How GJay Works

Most of GJay's code simply describes the UI and basic data structures. The interesting algorithms are relatively small and self-contained. The frequency and BPM algorithms are derived from programs written by Daniel Franklin and Van Belle Werner, respectively, and I have only a cursory idea of how they work.

GJay is written in C and uses the Gtk+ GUI library. It is released under the GPL.

Background Processing

GJay analyzes new songs in a background process. The analysis process (daemon) forks to convert ogg and mp3 files to raw audio data; we don't decompress to disk, of course. Analysis processes are nice'd so they affect your system as little as possible.

Although mpg123 is the standard command line mp3 tool, I choose the clone mpg321 because it's more stable and offers some useful command line options that are lacking in mpg123.

If the UI application is running, the analysis process periodically sends its status so the user can see what files is being analyzed and how far along it is.

Note that frequency and BPM analysis are CPU intensive; decompressing mp3 and ogg files also entails a fair bit of CPU, disk access and memory bandwidth. The upshot is that analysis is slow, on the order of taking about 30 seconds for a 4 minute MP3 on a 1Ghz Athlon system. It took about 3 days to analyze my entire 30Gb music library.


The frequency algorithm performs a FFT on each song frame, giving a frequency histogram. I sum all these histograms to create a histogram for the entire song, then reduce it to 30 bins. These bins follow a log frequency scale, i.e. the first bin covers 0-100hz, the last bin covers 18-22.5khz. The data is normalized because songs may have been recorded at different volumes. These 30 bins given the song's frequency "fingerprint."

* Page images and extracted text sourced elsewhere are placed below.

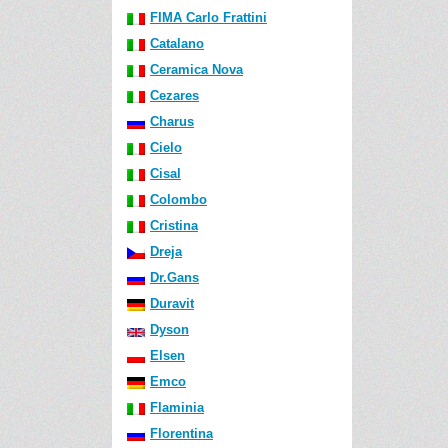
FIMA Carlo Frattini
Catalano
Ceramica Nova
Cezares
Charus
Cielo
Cisal
Colombo
Cristina
Dreja
Dr.Gans
Duravit
Dyson
Elsen
Emco
Flaminia
Florentina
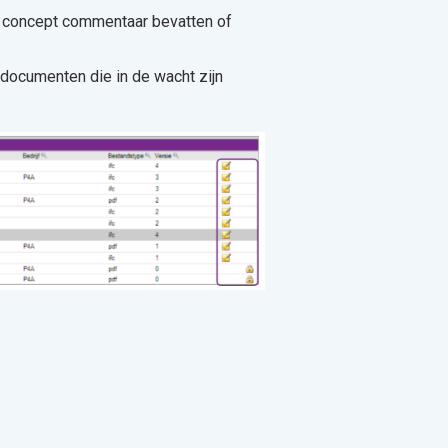
e concept commentaar bevatten of
e documenten die in de wacht zijn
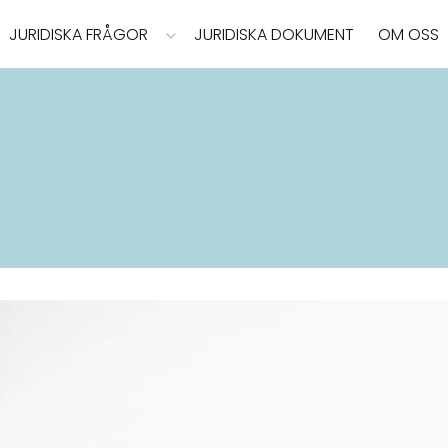
JURIDISKA FRÅGOR
JURIDISKA DOKUMENT
OM OSS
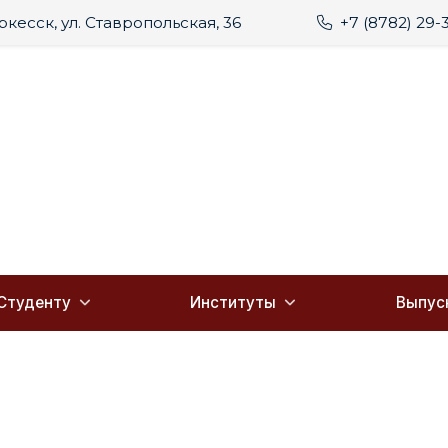
еркесск, ул. Ставропольская, 36
+7 (8782) 29-
Студенту
Институты
Выпус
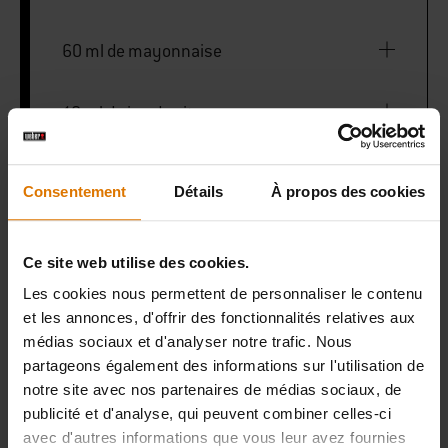
60 ml de mayonnaise
10 ml de jus de citron
5 g de ciboulette fraîche, finement hachée
Consentement
Détails
À propos des cookies
Poivre noir
Ce site web utilise des cookies.
Les cookies nous permettent de personnaliser le contenu
et les annonces, d'offrir des fonctionnalités relatives aux
Panier à grillades de luxe
médias sociaux et d'analyser notre trafic. Nous
partageons également des informations sur l'utilisation de
notre site avec nos partenaires de médias sociaux, de
publicité et d'analyse, qui peuvent combiner celles-ci
PRINT THIS LIST
avec d'autres informations que vous leur avez fournies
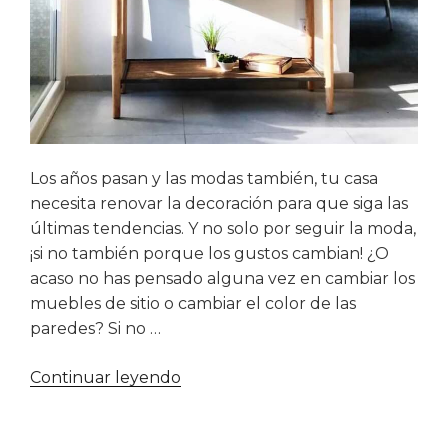
Los años pasan y las modas también, tu casa
necesita renovar la decoración para que siga las
últimas tendencias. Y no solo por seguir la moda,
¡si no también porque los gustos cambian! ¿O
acaso no has pensado alguna vez en cambiar los
muebles de sitio o cambiar el color de las
paredes? Si no …
«Consejos
Continuar leyendo
para
renovar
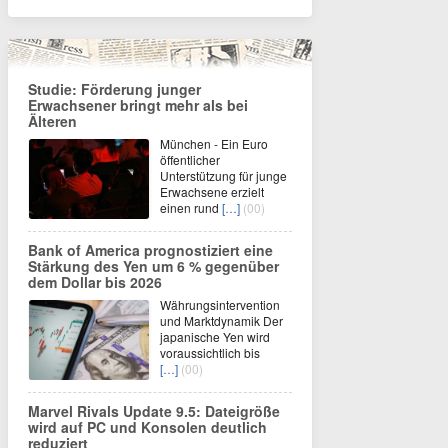
Studie: Förderung junger
Erwachsener bringt mehr als bei
Älteren
München - Ein Euro
öffentlicher
Unterstützung für junge
Erwachsene erzielt
einen rund
[…]
(00)
Bank of America prognostiziert eine
Stärkung des Yen um 6 % gegenüber
dem Dollar bis 2026
Währungsintervention
und Marktdynamik Der
japanische Yen wird
voraussichtlich bis
[…]
(00)
Marvel Rivals Update 9.5: Dateigröße
wird auf PC und Konsolen deutlich
reduziert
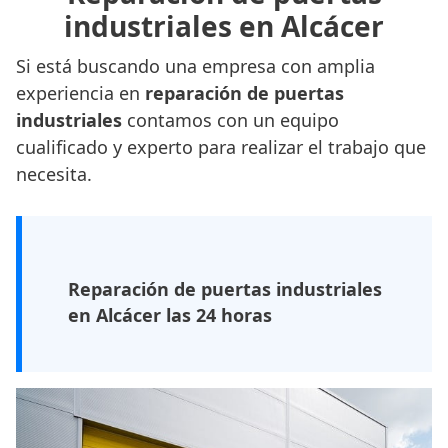
industriales en Alcácer
Si está buscando una empresa con amplia
experiencia en
reparación de puertas
industriales
contamos con un equipo
cualificado y experto para realizar el trabajo que
necesita.
Reparación de puertas industriales
en Alcácer las 24 horas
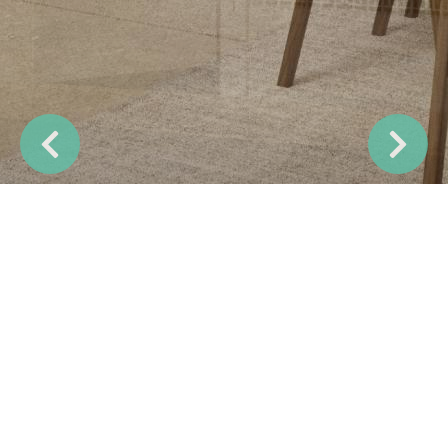
Previous
Next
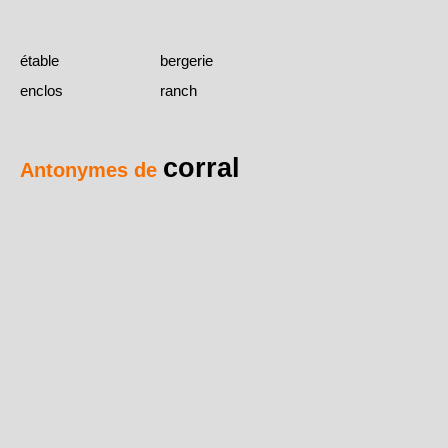
étable
bergerie
enclos
ranch
corral
Antonymes de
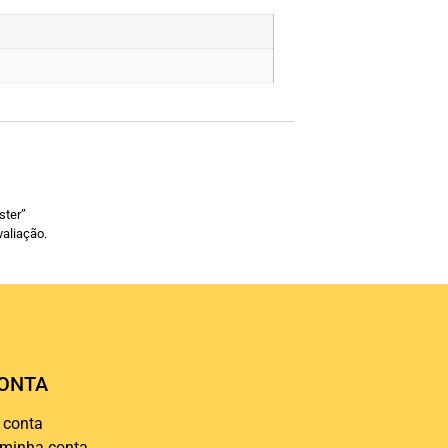
ster”
aliação.
ONTA
 conta
 minha conta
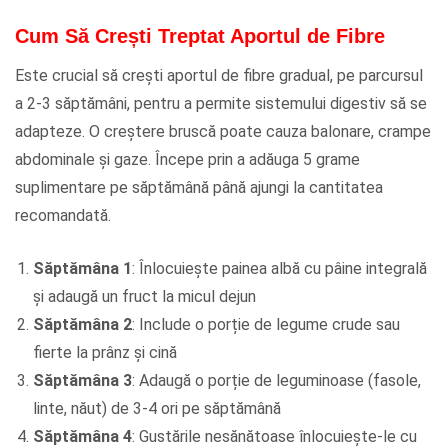
Cum Să Crești Treptat Aportul de Fibre
Este crucial să crești aportul de fibre gradual, pe parcursul
a 2-3 săptămâni, pentru a permite sistemului digestiv să se
adapteze. O creștere bruscă poate cauza balonare, crampe
abdominale și gaze. Începe prin a adăuga 5 grame
suplimentare pe săptămână până ajungi la cantitatea
recomandată.
Săptămâna 1
: Înlocuiește painea albă cu pâine integrală
și adaugă un fruct la micul dejun
Săptămâna 2
: Include o porție de legume crude sau
fierte la prânz și cină
Săptămâna 3
: Adaugă o porție de leguminoase (fasole,
linte, năut) de 3-4 ori pe săptămână
Săptămâna 4
: Gustările nesănătoase înlocuiește-le cu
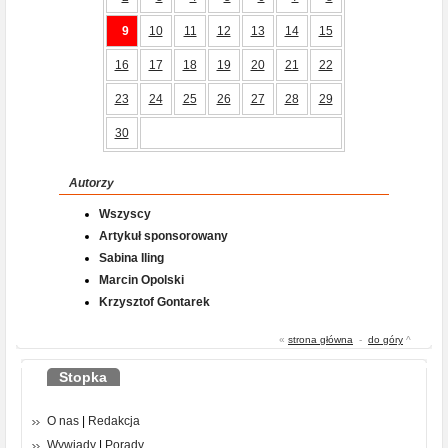
9
10
11
12
13
14
15
16
17
18
19
20
21
22
23
24
25
26
27
28
29
30
Autorzy
Wszyscy
Artykuł sponsorowany
Sabina Iling
Marcin Opolski
Krzysztof Gontarek
«
strona główna
-
do góry
^
Stopka
O nas
|
Redakcja
Wywiady
|
Porady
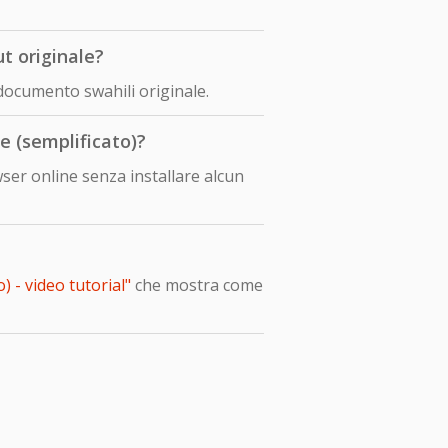
t originale?
 documento swahili originale.
e (semplificato)?
ser online senza installare alcun
 - video tutorial"
che mostra come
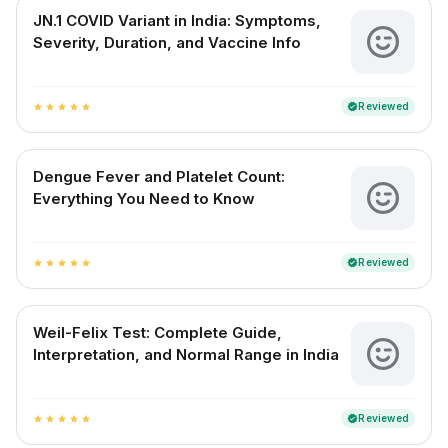
JN.1 COVID Variant in India: Symptoms,
Severity, Duration, and Vaccine Info
Reviewed
verified
star
star
star
star
star
Dengue Fever and Platelet Count:
Everything You Need to Know
Reviewed
verified
star
star
star
star
star
Weil-Felix Test: Complete Guide,
Interpretation, and Normal Range in India
Reviewed
verified
star
star
star
star
star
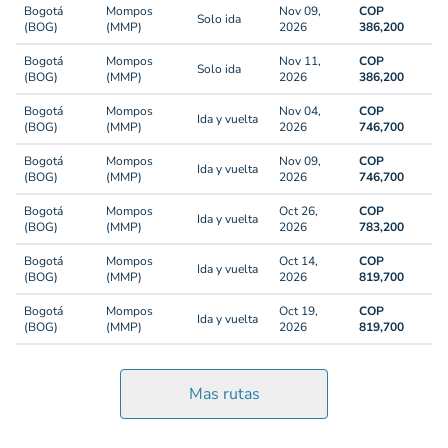
Bogotá
Mompos
Nov 09,
COP
Solo ida
(BOG)
(MMP)
2026
386,200
Bogotá
Mompos
Nov 11,
COP
Solo ida
(BOG)
(MMP)
2026
386,200
Bogotá
Mompos
Nov 04,
COP
Ida y vuelta
(BOG)
(MMP)
2026
746,700
Bogotá
Mompos
Nov 09,
COP
Ida y vuelta
(BOG)
(MMP)
2026
746,700
Bogotá
Mompos
Oct 26,
COP
Ida y vuelta
(BOG)
(MMP)
2026
783,200
Bogotá
Mompos
Oct 14,
COP
Ida y vuelta
(BOG)
(MMP)
2026
819,700
Bogotá
Mompos
Oct 19,
COP
Ida y vuelta
(BOG)
(MMP)
2026
819,700
Mas rutas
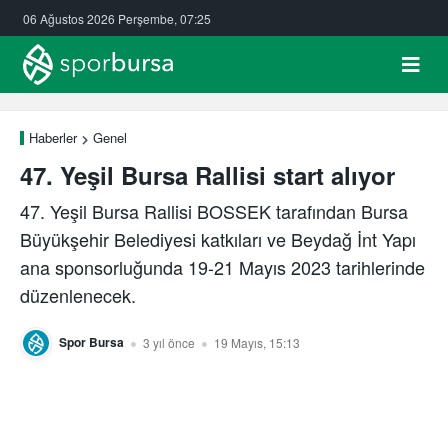
06 Ağustos 2026 Perşembe, 07:25
Haberler
Genel
47. Yeşil Bursa Rallisi start alıyor
47. Yeşil Bursa Rallisi BOSSEK tarafından Bursa
Büyükşehir Belediyesi katkıları ve Beydağ İnt Yapı
ana sponsorluğunda 19-21 Mayıs 2023 tarihlerinde
düzenlenecek.
Spor Bursa
3 yıl önce
19 Mayıs, 15:13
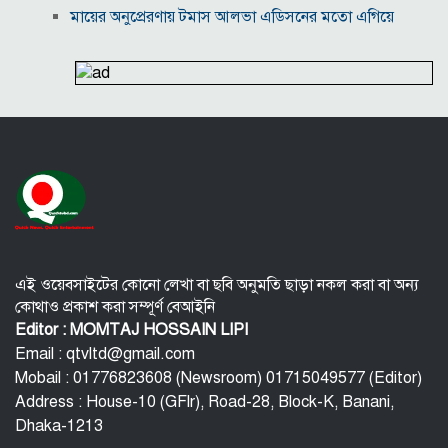
মায়ের অনুপ্রেরণায় টমাস আলভা এডিসনের মতো এগিয়ে
যাওয়ার আহ্বান এমপি বাবুর
২০২৮ সালে ইউরোপীয় ইউনিয়নে যোগ দিতে পারে
আইসল্যান্ড-মন্টেনিগ্রো
শপথ নিয়েই ইসরাইলের সঙ্গে সম্পর্ক পুনর্গঠনের ঘোষণা
কলম্বিয়া সরকারের
যুক্তরাষ্ট্র-ইসরাইলের আগ্রাসন মোকাবিলায় মুসলিম
দেশগুলোকে ‘ঐক্যের’ ডাক ইরানের
৮ উইকেট নিয়ে বাংলাদেশকে গুঁড়িয়ে দেওয়া কে এই থমসন?
বিদ্যুৎ-জ্বালানি নিয়ে অস্থিরতা তৈরির চেষ্টা করছে একটি চক্র:
প্রধানমন্ত্রী
এই ওয়েবসাইটের কোনো লেখা বা ছবি অনুমতি ছাড়া নকল করা বা অন্য
কোথাও প্রকাশ করা সম্পূর্ণ বেআইনি
Editor : MOMTAJ HOSSAIN LIPI
Email : qtvltd@gmail.com
Mobail : 01776823608 (Newsroom) 01715049577 (Editor)
Address : House-10 (GFlr), Road-28, Block-K, Banani,
Dhaka-1213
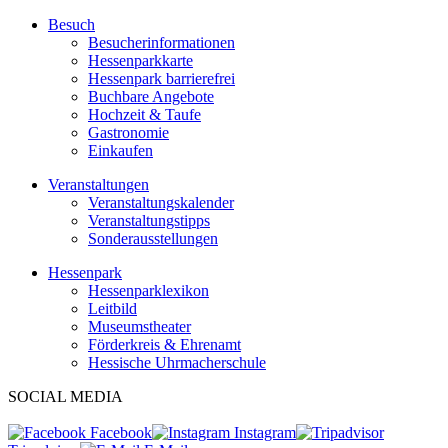
Besuch
Besucherinformationen
Hessenparkkarte
Hessenpark barrierefrei
Buchbare Angebote
Hochzeit & Taufe
Gastronomie
Einkaufen
Veranstaltungen
Veranstaltungskalender
Veranstaltungstipps
Sonderausstellungen
Hessenpark
Hessenparklexikon
Leitbild
Museumstheater
Förderkreis & Ehrenamt
Hessische Uhrmacherschule
SOCIAL MEDIA
Facebook
Instagram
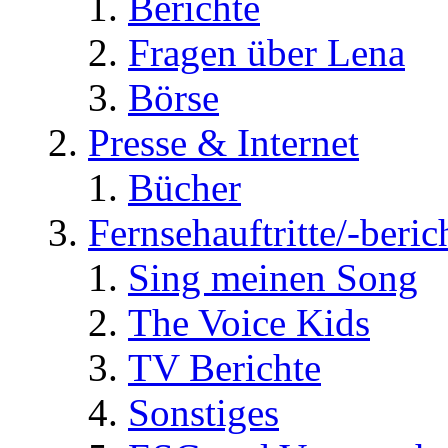
Berichte
Fragen über Lena
Börse
Presse & Internet
Bücher
Fernsehauftritte/-beric
Sing meinen Song
The Voice Kids
TV Berichte
Sonstiges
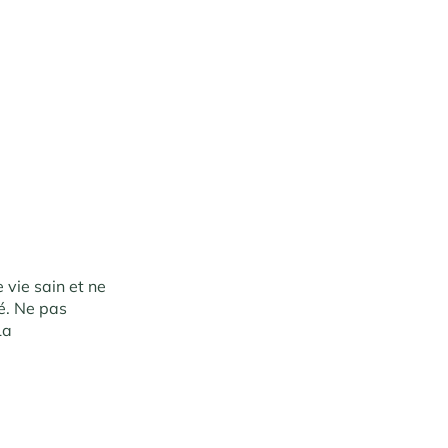
 vie sain et ne
ré. Ne pas
La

We also sum across each frame and all frames to determine both the average volume and maximum volume. We store the percent difference betwee the two along with each song's data. This value is used to nudge frequency comparisons towards songs which have the same frequency fingerprint but have different volume characteristics. Empirically, "higher-energy" songs tend to vary less in volume during the course of the song than "lower-energy" songs. This is because most "lower-energy" songs maintain a constant volume except for some sort of climax about 2/3 of the way through the song.


I have very little idea how this algorithm works. It phase shifts a sample 4 beats over itself at varying BPMs, measuring the difference between the shift and the original, to determine at which BPM there is the best fit. It works pretty well at finding some beat, but this is often not the information you're looking for. The example I keep coming back to is a Gillian Welch (bluegrass) song which I mentally categorize as "slow," but clocked 159BPM because that's the strum of the guitar.

My sense is that BPM works well to match songs within a genre, but isn't a good way to match soungs outside of a genre. Users have suggested separately performing a BPM analysis at the start and end of a song, to better mesh with the songs around it. While this hasn't happened yet, I'm on it. Oh, yeah.

Playlist Algorithm

The playlist-generation algorithm is appallingly simple and inefficient, but does the job quite nicely.

  • Copy the list of songs to a working list
  • Remove songs below the rating cut-off, if it's applied
  • Pick the starting song. This could be random, assigned by the user, or based on a color. If we're starting from a color, sort the list by color (which is based primarily on hue and adjusted by brightness), find the list position that's closest to the color, then randomly pick a song within the user-specified variance range
  • Remove the starting song from the working list
  • (*) Pick a random subset of the working list. The random subset's size varies by the user's randomness paramater; the more random the playlist, the fewer songs in this subset.
  • Sort this subset with a ranking algorithm. The most appropriate song to go next in the list will be first in the list. Each factor is weighted by its user-defined importance. If a factor is marked as maintain, we calculate the difference between a given song and the first song in the playlist; otherwise, the most recently added song to the playlist is used for comparison.
  • Repeat (*) until the playlist is done

The user will need to tweak the playlist to generate "good" playlists. For example, if you have lots of songs by a particular artist and give them precisely the same hue and brightness, a search with low variance and strong emphasis on hue and brightness will get stuck in the same artist.

Useful Tidbits for Programmers

  • GLib is your friend. It's a library that provides all that typical foundation stuff (data structures, event handling, etc.) that people are constantly re-writing. I use the generic linked list (GList) everywhere.

  • If you're all set to fork() and exec() to get the stdout of an application (e.g. to decode an mp3 to RAW), consider popen(), a bit of POSIX that I didn't know about until recently but have found really useful.

  • Songs by the group Stereolab (bloopy indie, very French) offer excellent boundary test cases for song categorization, both from an automatic analysis and user categorization perspective.